[PROVIDED INFORMATION Boundary: Start]

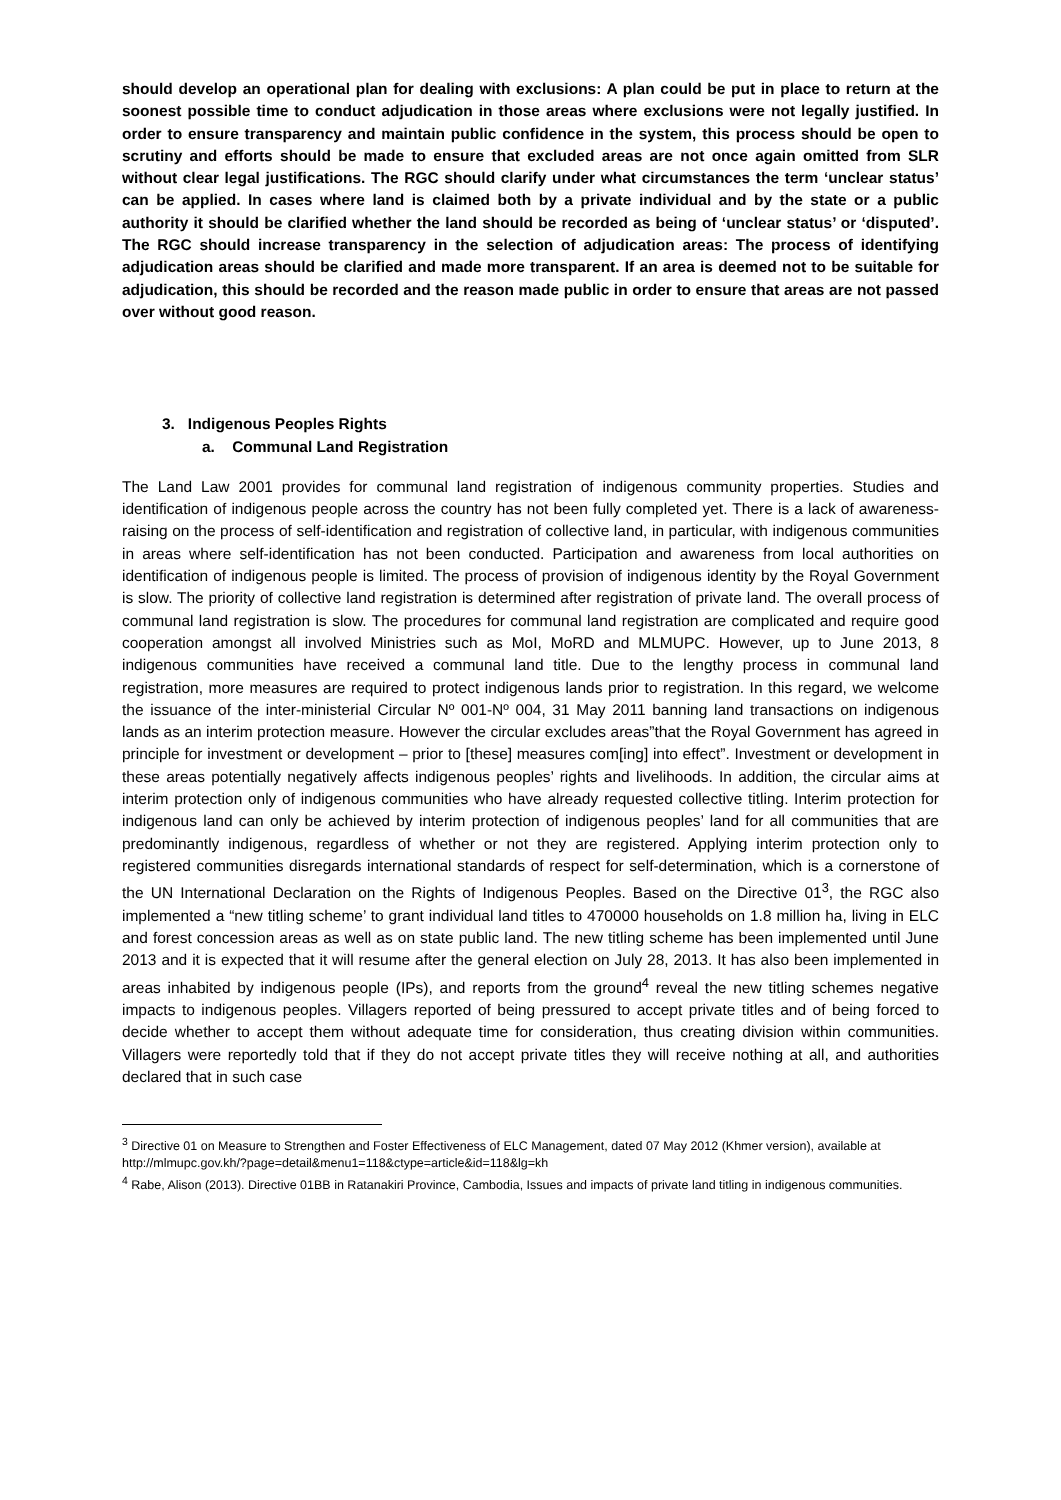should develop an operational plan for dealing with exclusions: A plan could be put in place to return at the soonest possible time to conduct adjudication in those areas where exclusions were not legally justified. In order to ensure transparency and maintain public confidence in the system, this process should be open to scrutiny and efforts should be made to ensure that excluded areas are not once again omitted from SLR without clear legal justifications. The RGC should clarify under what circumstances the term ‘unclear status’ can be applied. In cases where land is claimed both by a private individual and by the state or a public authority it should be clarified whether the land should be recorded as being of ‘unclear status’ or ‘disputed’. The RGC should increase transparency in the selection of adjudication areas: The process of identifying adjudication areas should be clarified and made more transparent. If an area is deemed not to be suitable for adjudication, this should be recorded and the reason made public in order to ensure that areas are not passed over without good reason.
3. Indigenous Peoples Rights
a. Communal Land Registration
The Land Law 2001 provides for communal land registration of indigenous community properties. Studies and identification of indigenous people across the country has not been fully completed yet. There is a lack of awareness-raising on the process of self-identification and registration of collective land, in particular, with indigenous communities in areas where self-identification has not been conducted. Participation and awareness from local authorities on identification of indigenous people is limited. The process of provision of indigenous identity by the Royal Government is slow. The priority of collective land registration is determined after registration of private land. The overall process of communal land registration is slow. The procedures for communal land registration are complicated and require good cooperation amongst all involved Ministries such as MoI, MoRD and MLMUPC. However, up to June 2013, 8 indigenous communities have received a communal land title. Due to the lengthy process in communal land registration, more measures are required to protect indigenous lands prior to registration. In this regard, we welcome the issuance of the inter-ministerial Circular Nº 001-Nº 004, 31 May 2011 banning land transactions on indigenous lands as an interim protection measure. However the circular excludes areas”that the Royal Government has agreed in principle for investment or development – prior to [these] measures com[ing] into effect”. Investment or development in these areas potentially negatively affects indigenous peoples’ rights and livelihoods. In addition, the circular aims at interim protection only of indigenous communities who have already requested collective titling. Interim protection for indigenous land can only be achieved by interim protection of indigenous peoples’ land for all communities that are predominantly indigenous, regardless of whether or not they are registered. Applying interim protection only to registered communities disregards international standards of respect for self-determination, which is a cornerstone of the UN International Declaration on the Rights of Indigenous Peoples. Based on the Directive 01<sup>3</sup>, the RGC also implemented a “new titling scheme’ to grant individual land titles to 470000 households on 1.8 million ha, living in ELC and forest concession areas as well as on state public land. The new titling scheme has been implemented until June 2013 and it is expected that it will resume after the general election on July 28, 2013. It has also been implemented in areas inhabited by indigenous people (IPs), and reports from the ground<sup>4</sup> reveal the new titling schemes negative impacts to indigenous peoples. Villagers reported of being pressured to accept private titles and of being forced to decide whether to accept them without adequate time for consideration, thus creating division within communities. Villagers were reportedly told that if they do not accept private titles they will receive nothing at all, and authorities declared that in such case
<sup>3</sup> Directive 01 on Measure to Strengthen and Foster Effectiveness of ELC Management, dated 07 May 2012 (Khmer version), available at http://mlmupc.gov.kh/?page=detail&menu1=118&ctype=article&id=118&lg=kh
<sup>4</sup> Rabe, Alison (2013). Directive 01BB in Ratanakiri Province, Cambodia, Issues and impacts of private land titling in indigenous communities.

[PROVIDED INFORMATION Boundary: End]

EXERCISE BRIEF
Pictures are to be left out; otherwise, retype exactly the lines from the first line of the data through the line containing "a. Communal Land Registration".

SOLVED EXERCISE
should develop an operational plan for dealing with exclusions: A plan could be put in place to return at the soonest possible time to conduct adjudication in those areas where exclusions were not legally justified. In order to ensure transparency and maintain public confidence in the system, this process should be open to scrutiny and efforts should be made to ensure that excluded areas are not once again omitted from SLR without clear legal justifications. The RGC should clarify under what circumstances the term ‘unclear status’ can be applied. In cases where land is claimed both by a private individual and by the state or a public authority it should be clarified whether the land should be recorded as being of ‘unclear status’ or ‘disputed’. The RGC should increase transparency in the selection of adjudication areas: The process of identifying adjudication areas should be clarified and made more transparent. If an area is deemed not to be suitable for adjudication, this should be recorded and the reason made public in order to ensure that areas are not passed over without good reason.
3. Indigenous Peoples Rights
a. Communal Land Registration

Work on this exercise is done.